As an example of this neglect, last week it was revealed in the media that of 108 nominations for state government appointments submitted by NYS Governor Andrew Cuomo to the State Senate, only 5 (4.6 percent) were Latinos. State Senator Ruben Diaz, Sr. of the Bronx reacted as follows: ". . . Some people might think that this could be racial and ethnic discrimination against a group that has always been very supportive of the Governor." Besides the tiny number of Latino nominees, two of the five recycled Latino appointments --- Secretary of State Rossana Rosado, who was appointed to the Port Authority Board; and former Secretary of State Cesar Perales appointed as the only Latino on the SUNY Board of Trustees. Fernando Ferrer was nominated for reappointment to the MTA Board, of which he was Acting Chair until yesterday when he was replaced by Joe Lohta. This approach to Latino appointments by Governor Cuomo amounts to little more than window dressing, a minimal effort to give the impression of being inclusive.
A week ago, the Governor announced the appointment of a Puerto Rican, Havidan Rodriguez, as President of the State University of New York at Albany, the first Latino to head a senior college in the state system. While SUNY-Albany has a respectable Latino student enrollment of 15 percent, the SUNY system as a whole only has a 12 percent Latino student enrollment, and Latinos make up less than 3 percent of leadership positions within their faculty and staff. He is joined by Cesar Perales as the only Latino to serve as a SUNY Trustee.
It is difficult to believe that it is 2017 and the Cuomo Administration continues to essentially exclude and marginalize Latinos from his government's workforce at all levels. Among his top level appointments as well, Latinos are few and far between, and even the appointment of a Puerto Rican to head one of the state's senior colleges id heralded as progress, it is notable that this is the first such an appointment of a Latino in the state university system.

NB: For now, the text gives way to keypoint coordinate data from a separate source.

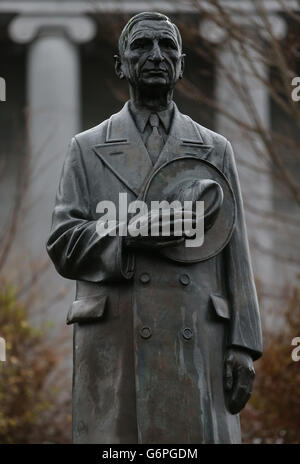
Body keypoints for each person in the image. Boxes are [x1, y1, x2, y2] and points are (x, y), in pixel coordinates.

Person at [47, 12, 263, 444]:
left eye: (167, 47)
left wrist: (243, 345)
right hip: (117, 342)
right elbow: (63, 240)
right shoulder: (86, 149)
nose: (156, 56)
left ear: (181, 64)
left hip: (197, 338)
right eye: (142, 46)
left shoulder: (215, 149)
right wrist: (128, 236)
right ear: (120, 63)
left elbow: (234, 254)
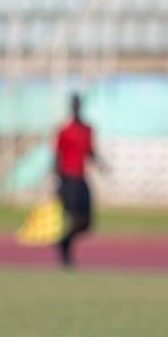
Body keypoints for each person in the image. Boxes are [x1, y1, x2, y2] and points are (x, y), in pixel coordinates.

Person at [53, 93, 103, 267]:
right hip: (68, 178)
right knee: (73, 217)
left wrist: (101, 165)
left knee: (86, 222)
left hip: (81, 178)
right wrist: (58, 182)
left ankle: (63, 242)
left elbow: (90, 152)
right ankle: (66, 254)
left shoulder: (87, 130)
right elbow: (57, 157)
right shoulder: (64, 130)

While Governor Cuomo needs to be held more accountable for this failure to more fairly include Latinos, the problem arises as to who is supposed to hold him accountable. It is clear that this should be the major role of the 6 Latino State Senators and 10 State Assemblymembers. However, these Latino state legislators have apparently not been up to the task and have, as a consequence, become complicit in the state's and Governor Cuomo's employment discrimination against the community they were elected to represent.